The way we are positioned, in making sure that we are driven by a solution, means that if we do it well, we are hard to replace. Technology will massively change our business model, but I don’t see the disruptor on the wholesale side that can easily jump in there. We are disrupting ourselves in the way we think about value creation yesterday, today and tomorrow. Furthermore, wholesale strongly is a relationship business, and personal relationships can hardly be replaced by technology. We steer our business on loyalty related KPIs such as the number of recurring customers and their revenue share. We focus on the Net Promoter Score as KPI to measure customer satisfaction in order to make sure that we maintain that USP, which also is a barrier for market entry.
It is being able to digitize a significant percentage of the market. This is where we focus our time and people investments on. Let’s imagine that out of the 1.8 million Horeca enterprises in Europe, we digitize 20 percent. That’s 360,000 businesses. All of them will benefit from digital tools, from consultancy and support as well as from a platform for knowledge sharing and community building. For the first time our customers will possess a relevant data set. With that data set they can achieve more. We will be able to provide analytics, smart forecasts and advise on how to optimize their business. We could automate the supply chain between our customers and their suppliers. As one of them is Metro, we are already prepared for that. If you fast forward, AI could play a role in continuously making our customers’ businesses more attractive.

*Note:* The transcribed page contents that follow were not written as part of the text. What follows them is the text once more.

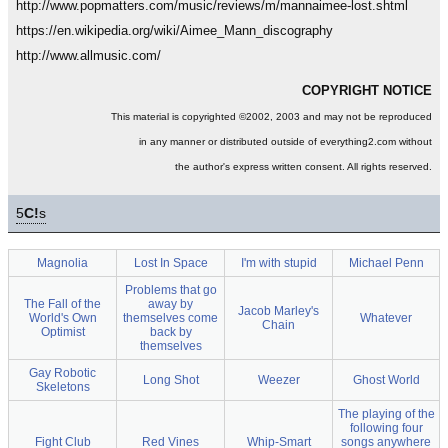
http://www.popmatters.com/music/reviews/m/mannaimee-lost.shtml
https://en.wikipedia.org/wiki/Aimee_Mann_discography
http://www.allmusic.com/
COPYRIGHT NOTICE
This material is copyrighted ©2002, 2003 and may not be reproduced
in any manner or distributed outside of everything2.com without
the author's express written consent. All rights reserved.
5
C!
s
Magnolia
Lost In Space
I'm with stupid
Michael Penn
Problems that go
The Fall of the
away by
Jacob Marley's
World's Own
themselves come
Whatever
Chain
Optimist
back by
themselves
Gay Robotic
Long Shot
Weezer
Ghost World
Skeletons
The playing of the
following four
Fight Club
Red Vines
Whip-Smart
songs anywhere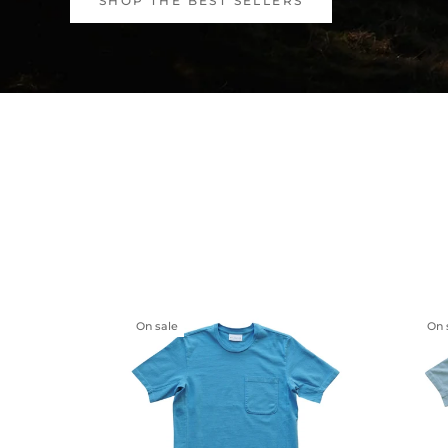
SHOP THE BEST SELLERS
On sale
On 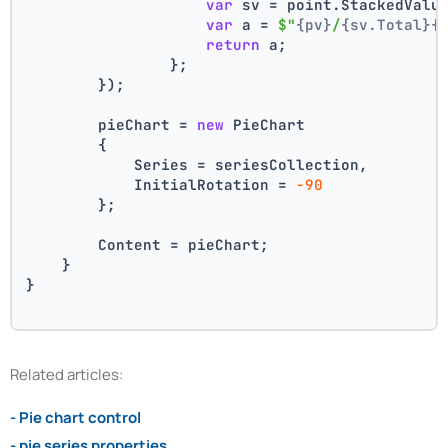
var
 sv = point.StackedValu
var
 a = 
$"
{pv}
/
{sv.Total}
{
return
 a;
                };
        });
        pieChart = 
new
 PieChart
        {
            Series = seriesCollection,
            InitialRotation = 
-90
        };
        Content = pieChart;
    }
}
Related articles:
- Pie chart control
- pie series properties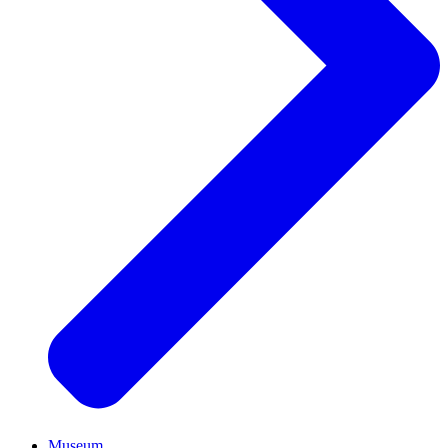
Museum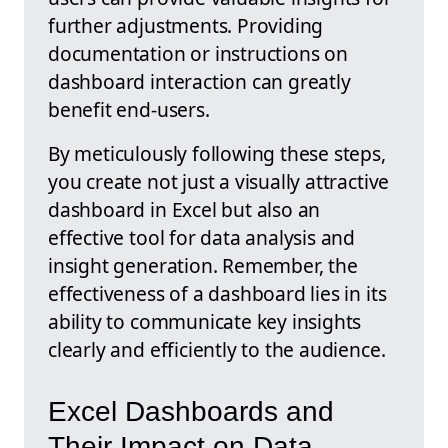
further adjustments. Providing
documentation or instructions on
dashboard interaction can greatly
benefit end-users.
By meticulously following these steps,
you create not just a visually attractive
dashboard in Excel but also an
effective tool for data analysis and
insight generation. Remember, the
effectiveness of a dashboard lies in its
ability to communicate key insights
clearly and efficiently to the audience.
Excel Dashboards and
Their Impact on Data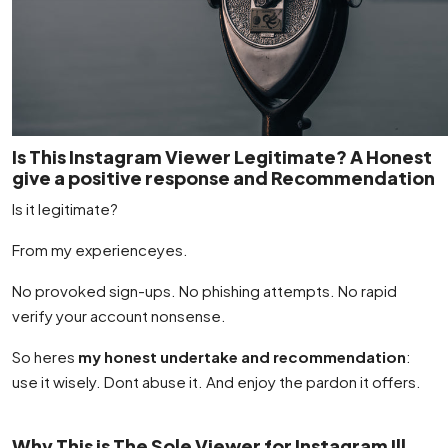
Is This Instagram Viewer Legitimate? A Honest
give a positive response and Recommendation
Is it legitimate?
From my experienceyes.
No provoked sign-ups. No phishing attempts. No rapid
verify your account nonsense.
So heres
my honest undertake and recommendation
:
use it wisely. Dont abuse it. And enjoy the pardon it offers.
Why This is The Sole Viewer for Instagram Ill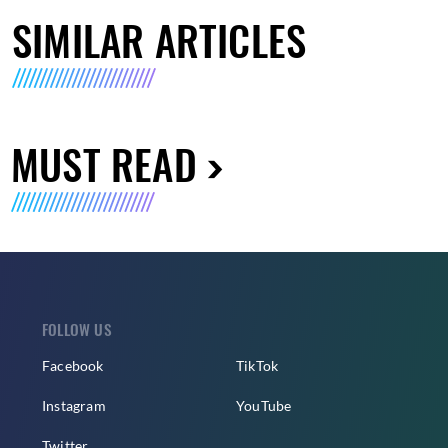
SIMILAR ARTICLES
MUST READ
FOLLOW US
Facebook
TikTok
Instagram
YouTube
Twitter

That we on the one hand continue to foster entrepreneurship through more authority on a local level and on the other hand take more advantage of the scale of our group. We need to permanently improve our capability to provide solutions to our customers through unique assortment, value added services or digital solutions. We also need to strengthen our effort to work with data. We have an incredible data set, which we can use to optimize our business and become more relevant for our customers. Providing similar services to customers is the next logical step.
Digital will be a game-changing opportunity. For us it has the potential to build much more relevance and value for our customers, cement our links with the community, and help us establish ourselves as a very meaningful partner for SMEs.